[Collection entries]
----------------

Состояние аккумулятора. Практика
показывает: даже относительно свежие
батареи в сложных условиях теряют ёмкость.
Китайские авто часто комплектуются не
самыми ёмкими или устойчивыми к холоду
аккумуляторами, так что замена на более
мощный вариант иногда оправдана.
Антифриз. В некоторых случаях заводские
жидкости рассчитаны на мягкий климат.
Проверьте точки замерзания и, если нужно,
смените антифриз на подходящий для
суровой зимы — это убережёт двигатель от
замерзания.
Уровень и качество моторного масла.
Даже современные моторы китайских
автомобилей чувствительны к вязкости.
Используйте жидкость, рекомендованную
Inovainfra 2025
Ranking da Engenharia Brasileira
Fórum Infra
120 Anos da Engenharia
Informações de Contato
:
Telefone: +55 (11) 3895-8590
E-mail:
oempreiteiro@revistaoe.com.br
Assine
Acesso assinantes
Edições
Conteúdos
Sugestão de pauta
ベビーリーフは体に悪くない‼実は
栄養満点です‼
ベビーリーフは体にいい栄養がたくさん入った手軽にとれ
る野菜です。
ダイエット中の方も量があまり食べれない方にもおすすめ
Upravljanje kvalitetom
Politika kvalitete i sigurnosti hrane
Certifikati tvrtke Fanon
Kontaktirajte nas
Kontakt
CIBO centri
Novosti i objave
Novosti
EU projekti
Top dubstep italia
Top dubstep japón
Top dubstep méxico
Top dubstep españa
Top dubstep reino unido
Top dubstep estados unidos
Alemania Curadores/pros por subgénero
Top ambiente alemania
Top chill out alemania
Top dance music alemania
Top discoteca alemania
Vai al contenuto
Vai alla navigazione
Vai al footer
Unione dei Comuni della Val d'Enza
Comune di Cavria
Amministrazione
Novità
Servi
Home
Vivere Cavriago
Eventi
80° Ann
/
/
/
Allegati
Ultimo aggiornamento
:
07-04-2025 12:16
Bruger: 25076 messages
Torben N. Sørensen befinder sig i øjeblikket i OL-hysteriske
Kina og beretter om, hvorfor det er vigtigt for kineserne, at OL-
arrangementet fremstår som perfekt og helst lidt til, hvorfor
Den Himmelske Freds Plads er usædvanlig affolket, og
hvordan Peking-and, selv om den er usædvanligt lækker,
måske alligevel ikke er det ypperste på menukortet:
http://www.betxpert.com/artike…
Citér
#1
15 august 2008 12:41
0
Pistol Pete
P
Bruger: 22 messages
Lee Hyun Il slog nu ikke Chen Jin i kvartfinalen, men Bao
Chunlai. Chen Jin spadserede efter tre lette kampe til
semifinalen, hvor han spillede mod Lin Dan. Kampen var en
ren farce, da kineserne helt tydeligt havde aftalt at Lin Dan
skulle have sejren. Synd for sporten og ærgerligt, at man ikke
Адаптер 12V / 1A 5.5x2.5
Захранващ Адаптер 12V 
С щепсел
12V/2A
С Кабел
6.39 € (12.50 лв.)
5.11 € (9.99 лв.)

----------------

_Directions_
Turn the entries into a numbered list, beginning at their first line and stopping after the line that contains "Антифриз. В некоторых случаях заводские". Leave out any blank lines.

_Exercise result_
1. Состояние аккумулятора. Практика
2. показывает: даже относительно свежие
3. батареи в сложных условиях теряют ёмкость.
4. Китайские авто часто комплектуются не
5. самыми ёмкими или устойчивыми к холоду
6. аккумуляторами, так что замена на более
7. мощный вариант иногда оправдана.
8. Антифриз. В некоторых случаях заводские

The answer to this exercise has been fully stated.